EXERCISE INSTRUCTIONS: Go through the material line by line and copy each one with the word "accuracy".

TASK INPUTS:

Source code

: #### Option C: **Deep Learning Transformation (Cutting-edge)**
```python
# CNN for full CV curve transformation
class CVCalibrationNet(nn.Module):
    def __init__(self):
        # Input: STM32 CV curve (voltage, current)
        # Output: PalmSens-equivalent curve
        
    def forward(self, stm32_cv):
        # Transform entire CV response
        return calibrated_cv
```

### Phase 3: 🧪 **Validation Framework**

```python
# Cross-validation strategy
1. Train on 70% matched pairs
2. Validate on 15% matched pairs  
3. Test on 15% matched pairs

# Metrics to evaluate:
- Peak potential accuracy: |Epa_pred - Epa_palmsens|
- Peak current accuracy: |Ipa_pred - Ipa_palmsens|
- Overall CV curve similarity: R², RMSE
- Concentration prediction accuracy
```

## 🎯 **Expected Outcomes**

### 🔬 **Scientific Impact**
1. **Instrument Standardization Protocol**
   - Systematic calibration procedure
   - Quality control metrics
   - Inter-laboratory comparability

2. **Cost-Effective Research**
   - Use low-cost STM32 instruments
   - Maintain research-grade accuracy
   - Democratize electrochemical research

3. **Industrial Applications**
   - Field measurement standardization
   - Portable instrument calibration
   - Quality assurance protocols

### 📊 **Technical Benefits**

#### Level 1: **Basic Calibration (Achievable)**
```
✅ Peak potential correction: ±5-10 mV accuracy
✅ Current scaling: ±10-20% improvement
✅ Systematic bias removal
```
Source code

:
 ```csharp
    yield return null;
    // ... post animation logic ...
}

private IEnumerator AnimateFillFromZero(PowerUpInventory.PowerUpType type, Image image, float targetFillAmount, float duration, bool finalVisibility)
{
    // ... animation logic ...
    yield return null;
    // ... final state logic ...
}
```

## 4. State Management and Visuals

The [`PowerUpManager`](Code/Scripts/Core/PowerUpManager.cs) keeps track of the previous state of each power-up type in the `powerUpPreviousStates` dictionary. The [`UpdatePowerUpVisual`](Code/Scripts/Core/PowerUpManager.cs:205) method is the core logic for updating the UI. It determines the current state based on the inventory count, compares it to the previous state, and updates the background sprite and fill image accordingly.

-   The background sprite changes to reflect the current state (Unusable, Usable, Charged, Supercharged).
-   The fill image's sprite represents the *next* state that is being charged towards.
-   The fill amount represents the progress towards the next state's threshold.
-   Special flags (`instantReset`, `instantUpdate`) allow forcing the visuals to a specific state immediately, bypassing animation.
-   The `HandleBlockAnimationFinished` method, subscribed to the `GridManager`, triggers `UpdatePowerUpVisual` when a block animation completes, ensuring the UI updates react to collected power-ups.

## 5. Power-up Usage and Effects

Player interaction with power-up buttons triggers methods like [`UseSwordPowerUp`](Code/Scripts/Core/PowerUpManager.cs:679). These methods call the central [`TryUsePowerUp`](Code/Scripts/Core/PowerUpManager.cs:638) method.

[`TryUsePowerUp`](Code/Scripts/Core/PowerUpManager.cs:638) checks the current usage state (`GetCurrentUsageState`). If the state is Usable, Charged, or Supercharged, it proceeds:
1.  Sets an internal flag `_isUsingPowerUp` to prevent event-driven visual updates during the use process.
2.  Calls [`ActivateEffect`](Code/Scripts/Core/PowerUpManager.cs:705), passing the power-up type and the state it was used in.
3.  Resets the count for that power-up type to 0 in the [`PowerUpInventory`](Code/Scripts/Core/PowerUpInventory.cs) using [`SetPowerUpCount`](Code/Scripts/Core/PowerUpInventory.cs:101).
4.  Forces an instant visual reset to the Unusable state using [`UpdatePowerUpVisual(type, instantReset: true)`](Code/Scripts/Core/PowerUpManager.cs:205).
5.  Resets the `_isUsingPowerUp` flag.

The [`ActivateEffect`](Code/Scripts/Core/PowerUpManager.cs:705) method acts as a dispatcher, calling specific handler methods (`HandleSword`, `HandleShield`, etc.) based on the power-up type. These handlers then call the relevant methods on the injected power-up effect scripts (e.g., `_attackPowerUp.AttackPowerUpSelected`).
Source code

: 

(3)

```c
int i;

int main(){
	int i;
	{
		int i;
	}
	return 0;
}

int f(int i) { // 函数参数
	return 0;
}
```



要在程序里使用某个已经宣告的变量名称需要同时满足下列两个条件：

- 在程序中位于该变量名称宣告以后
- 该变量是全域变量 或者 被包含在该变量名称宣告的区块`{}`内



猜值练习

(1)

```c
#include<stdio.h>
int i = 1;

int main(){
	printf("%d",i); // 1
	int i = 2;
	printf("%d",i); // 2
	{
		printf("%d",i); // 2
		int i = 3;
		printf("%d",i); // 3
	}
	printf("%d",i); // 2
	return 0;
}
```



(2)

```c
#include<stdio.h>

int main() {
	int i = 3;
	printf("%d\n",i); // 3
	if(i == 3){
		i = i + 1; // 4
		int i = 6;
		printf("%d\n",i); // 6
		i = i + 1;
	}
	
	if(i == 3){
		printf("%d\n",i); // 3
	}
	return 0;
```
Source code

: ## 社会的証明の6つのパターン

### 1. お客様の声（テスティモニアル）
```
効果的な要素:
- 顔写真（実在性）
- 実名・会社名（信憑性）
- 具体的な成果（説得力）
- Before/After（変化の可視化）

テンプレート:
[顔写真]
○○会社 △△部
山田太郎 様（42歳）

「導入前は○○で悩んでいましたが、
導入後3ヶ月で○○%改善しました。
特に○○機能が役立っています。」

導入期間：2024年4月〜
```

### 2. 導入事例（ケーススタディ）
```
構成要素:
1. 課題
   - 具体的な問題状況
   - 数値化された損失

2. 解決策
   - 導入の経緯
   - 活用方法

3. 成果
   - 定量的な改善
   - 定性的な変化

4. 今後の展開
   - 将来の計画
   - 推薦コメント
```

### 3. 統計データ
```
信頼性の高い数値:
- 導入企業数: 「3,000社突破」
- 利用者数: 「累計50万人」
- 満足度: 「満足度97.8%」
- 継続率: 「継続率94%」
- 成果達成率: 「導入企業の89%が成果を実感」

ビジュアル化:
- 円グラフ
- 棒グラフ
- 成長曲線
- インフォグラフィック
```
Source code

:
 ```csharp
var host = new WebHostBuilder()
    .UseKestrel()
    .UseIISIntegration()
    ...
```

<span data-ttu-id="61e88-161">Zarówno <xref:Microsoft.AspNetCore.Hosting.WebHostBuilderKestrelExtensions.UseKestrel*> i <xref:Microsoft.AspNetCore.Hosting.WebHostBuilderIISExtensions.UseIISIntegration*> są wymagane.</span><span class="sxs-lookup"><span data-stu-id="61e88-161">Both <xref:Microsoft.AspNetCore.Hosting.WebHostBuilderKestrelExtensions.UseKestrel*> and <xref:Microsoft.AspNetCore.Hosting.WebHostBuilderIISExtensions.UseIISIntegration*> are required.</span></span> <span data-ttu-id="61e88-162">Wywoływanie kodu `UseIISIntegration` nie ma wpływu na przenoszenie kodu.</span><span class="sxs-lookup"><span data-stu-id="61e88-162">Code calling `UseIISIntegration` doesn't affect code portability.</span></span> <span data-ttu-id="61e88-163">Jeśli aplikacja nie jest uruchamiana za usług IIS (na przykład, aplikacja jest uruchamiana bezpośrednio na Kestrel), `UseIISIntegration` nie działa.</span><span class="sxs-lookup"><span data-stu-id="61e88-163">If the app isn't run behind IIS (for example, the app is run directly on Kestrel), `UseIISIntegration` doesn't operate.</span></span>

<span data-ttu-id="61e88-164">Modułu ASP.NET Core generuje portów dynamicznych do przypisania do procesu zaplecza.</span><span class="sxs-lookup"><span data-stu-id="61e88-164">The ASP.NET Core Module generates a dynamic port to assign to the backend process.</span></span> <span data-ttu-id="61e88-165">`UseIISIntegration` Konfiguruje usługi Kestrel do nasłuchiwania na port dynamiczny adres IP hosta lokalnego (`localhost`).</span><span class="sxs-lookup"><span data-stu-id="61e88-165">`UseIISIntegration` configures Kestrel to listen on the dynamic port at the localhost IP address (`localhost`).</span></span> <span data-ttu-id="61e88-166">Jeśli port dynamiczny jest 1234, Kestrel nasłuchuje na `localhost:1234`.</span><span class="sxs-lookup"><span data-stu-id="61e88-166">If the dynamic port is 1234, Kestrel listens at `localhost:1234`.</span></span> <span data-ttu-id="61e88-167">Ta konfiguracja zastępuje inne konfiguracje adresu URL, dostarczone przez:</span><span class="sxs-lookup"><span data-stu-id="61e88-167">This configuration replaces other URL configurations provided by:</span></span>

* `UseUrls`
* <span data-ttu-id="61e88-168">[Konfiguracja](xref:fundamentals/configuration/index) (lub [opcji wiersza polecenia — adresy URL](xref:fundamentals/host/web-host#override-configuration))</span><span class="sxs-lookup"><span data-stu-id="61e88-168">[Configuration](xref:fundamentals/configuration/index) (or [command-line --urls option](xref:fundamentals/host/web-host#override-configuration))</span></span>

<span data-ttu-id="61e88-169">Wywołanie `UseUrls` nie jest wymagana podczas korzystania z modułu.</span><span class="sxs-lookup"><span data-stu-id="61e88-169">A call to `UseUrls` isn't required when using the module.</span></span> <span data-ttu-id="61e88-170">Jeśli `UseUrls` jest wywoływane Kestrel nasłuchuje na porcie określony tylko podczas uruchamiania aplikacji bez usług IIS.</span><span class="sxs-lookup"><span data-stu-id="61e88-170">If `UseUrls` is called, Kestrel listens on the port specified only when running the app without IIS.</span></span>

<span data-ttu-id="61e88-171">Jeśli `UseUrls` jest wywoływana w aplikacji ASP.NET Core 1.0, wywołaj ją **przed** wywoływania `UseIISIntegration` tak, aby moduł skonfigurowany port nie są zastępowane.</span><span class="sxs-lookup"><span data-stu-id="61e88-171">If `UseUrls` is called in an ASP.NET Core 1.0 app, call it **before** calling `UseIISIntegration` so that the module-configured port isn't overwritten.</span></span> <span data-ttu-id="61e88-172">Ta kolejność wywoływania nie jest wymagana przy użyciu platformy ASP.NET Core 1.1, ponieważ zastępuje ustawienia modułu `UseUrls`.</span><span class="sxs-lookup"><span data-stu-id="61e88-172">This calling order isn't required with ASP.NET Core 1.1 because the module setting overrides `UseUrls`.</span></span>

COMPLETED EXERCISE:
- Peak potential accuracy: |Epa_pred - Epa_palmsens|
- Peak current accuracy: |Ipa_pred - Ipa_palmsens|
- Concentration prediction accuracy
   - Maintain research-grade accuracy
✅ Peak potential correction: ±5-10 mV accuracy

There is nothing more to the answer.